Corridor generates deployable artifacts in a single click. This enables the risk team to spend more time on designing and investigating model and strategy adjustments required as a result of crisis. Moving models from analytics to production becomes trivial in CP. As a feedback loop, performance data from these adjustments can be uploaded on the platform to assess if initial interventions need further refinement and the iteration cycle continues.
Pain points in Model performance monitoring
- Segmental performance: Given the extreme swings in macroeconomic variables which were not available in development data during model build, model performance varies significantly by segments (ex: by Covid-19 regional indicators or employment sectors)
- One-off crisis response actions: Massive one-time remedial measures like mass forbearances and federal stimulus checks have skewed the impact of timing and severity of default of retail loans. Models need to be monitored for degradation of performance and business overlays (or strategy rules) need to be actioned as compensating controls.
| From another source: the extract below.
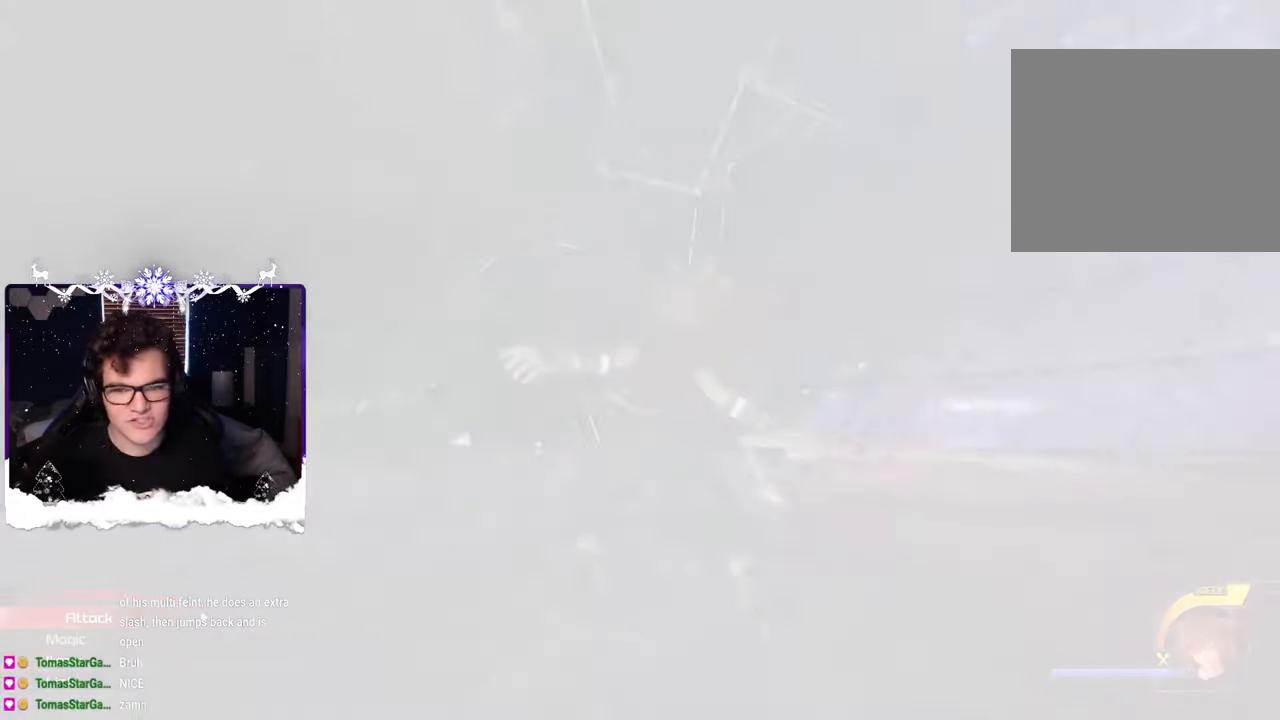
{"buttons": [], "left_stick": "center", "right_stick": "center", "events": []}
- Performance management by exception: With the large number of models to monitor across products, customer segments and regions, banks model management teams are short-staffed to manage an essentially manual process.
CP’s scheduling capability structures and automates continuous monitoring of models impacted due to crisis. Monitoring team would be alerted when the model performance breaches performance thresholds. Model monitoring is automated with the ability to define schedules for iteration counts and time periods for monitoring. CP also supports segmental performance monitoring (ex. product segment, customer segment) to identify model ‘gaps’ (ex: model performance of a default model for high covid intensity states).
By addressing these pain points, we believe banks can develop resilient model management to manage the current crisis and overall better prepare to handle crises in the future. Banks also have a great opportunity to upgrade their decision management technology and thereby build a sound model management process to develop a sustainable differentiation in the marketplace.